Traffic and Requests

| Chart | What it shows | How to use it |
|---|---|---|
| Network Traffic | Inbound and outbound traffic over the selected period. | Identify traffic spikes, drops, or unusual transfer patterns that may need investigation. |
| Request Count | Total requests handled by the server. | Use alongside response time and error charts to understand whether volume changes correlate with performance degradation. |
| Response Duration (P95) | The 95th percentile response duration. | Captures high-end latency without being skewed by averages — a better indicator of what slower users experience. |
| HTTP 2xx | Successful HTTP responses. | Confirm that healthy response volume is tracking with request count. A drop here without a drop in requests may indicate errors. |
Errors and Latency

| Chart | What it shows | How to use it |
|---|---|---|
| HTTP 4xx | Client-side error responses. | Investigate unexpected increases — these may point to invalid requests, missing routes, or authentication failures. |
| HTTP 5xx | Server-side error responses. | Treat spikes as a signal to inspect application logs, upstream services, or infrastructure health. |
| Error Ratio (%) | Percentage of requests ending in errors. | Quickly assess whether error volume is isolated or affecting a meaningful share of traffic. |
| Upstream Latency (P95) | The 95th percentile latency from upstream services. | Identify whether slow responses originate from the server itself or from dependencies behind it. |
Bandwidth and Connections

| Chart | What it shows | How to use it |
|---|---|---|
| Backend Retries | Requests retried against backend services. | Rising retries may indicate unstable upstreams or transient network failures worth investigating. |
| Network Bandwidth | Bandwidth consumed by network traffic. | Compare against request count and traffic volume to catch unexpected bandwidth growth. |
| Active Connections | Open connections over the selected period. | Monitor connection load and detect sudden growth that could strain server capacity. |
Control Plane
The Control Plane section shows the health and availability of the components responsible for coordinating and managing the server. Use it to monitor the stability of the server's orchestration layer.

Interpreting Metrics
Read related charts together rather than in isolation. A few patterns to watch for:
- High CPU usage with throttled periods — Workloads are likely hitting their CPU limits.
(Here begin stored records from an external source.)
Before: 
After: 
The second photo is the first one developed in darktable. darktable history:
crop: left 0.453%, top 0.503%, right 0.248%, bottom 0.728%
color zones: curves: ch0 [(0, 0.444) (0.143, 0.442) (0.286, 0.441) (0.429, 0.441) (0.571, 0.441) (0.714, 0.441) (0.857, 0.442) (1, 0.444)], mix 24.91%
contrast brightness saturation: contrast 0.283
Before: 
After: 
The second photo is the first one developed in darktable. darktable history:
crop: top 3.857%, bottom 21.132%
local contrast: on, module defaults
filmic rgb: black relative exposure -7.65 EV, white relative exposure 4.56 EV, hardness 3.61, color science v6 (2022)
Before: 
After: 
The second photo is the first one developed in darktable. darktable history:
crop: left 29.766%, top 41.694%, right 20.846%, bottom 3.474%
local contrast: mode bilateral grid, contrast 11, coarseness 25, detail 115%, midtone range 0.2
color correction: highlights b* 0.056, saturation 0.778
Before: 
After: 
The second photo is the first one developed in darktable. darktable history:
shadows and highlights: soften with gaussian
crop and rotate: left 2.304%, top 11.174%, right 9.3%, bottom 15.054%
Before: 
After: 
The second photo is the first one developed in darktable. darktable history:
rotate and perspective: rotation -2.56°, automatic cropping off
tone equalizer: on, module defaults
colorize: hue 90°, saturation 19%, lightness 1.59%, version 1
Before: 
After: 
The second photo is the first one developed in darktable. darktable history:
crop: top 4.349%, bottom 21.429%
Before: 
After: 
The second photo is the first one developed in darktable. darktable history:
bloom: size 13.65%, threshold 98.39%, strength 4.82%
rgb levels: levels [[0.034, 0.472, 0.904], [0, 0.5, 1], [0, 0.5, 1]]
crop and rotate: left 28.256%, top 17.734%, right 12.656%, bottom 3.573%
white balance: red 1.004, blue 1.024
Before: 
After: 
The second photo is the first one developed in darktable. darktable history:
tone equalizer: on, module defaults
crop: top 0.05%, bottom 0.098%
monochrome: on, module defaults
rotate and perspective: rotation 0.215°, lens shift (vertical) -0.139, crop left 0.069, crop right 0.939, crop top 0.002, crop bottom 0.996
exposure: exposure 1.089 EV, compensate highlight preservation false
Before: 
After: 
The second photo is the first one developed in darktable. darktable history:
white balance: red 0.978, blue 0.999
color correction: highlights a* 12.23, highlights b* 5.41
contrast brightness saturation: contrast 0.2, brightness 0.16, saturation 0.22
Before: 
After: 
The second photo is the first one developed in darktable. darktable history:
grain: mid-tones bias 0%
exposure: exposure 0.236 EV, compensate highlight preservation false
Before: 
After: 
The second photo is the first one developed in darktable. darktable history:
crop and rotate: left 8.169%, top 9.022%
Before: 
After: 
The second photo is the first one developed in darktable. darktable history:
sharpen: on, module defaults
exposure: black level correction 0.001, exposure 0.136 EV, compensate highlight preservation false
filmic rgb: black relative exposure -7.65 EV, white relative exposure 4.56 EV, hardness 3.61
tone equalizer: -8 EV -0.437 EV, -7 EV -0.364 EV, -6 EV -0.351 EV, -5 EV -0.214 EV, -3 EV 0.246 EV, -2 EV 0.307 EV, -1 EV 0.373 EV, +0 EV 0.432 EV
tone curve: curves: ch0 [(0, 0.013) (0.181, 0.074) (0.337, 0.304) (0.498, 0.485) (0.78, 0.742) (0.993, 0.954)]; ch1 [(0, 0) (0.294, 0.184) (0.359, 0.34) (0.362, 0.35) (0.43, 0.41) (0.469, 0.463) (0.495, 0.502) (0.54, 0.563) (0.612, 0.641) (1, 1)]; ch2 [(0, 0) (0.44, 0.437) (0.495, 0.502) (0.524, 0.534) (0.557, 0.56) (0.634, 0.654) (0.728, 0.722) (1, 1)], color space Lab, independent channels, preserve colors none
Consider raising limits or optimizing the workloads involved.
- Rising HTTP 5xx with higher upstream latency — Slow or failing responses may originate from a dependency, not the server itself.
- Steady storage growth — Investigate log accumulation or unmanaged data growth before storage becomes constrained.
- Spikes in active connections with no matching traffic increase — May indicate connection leaks or clients not closing connections cleanly.
Use the Period dropdown to compare a short spike against a longer baseline before making scaling or configuration changes.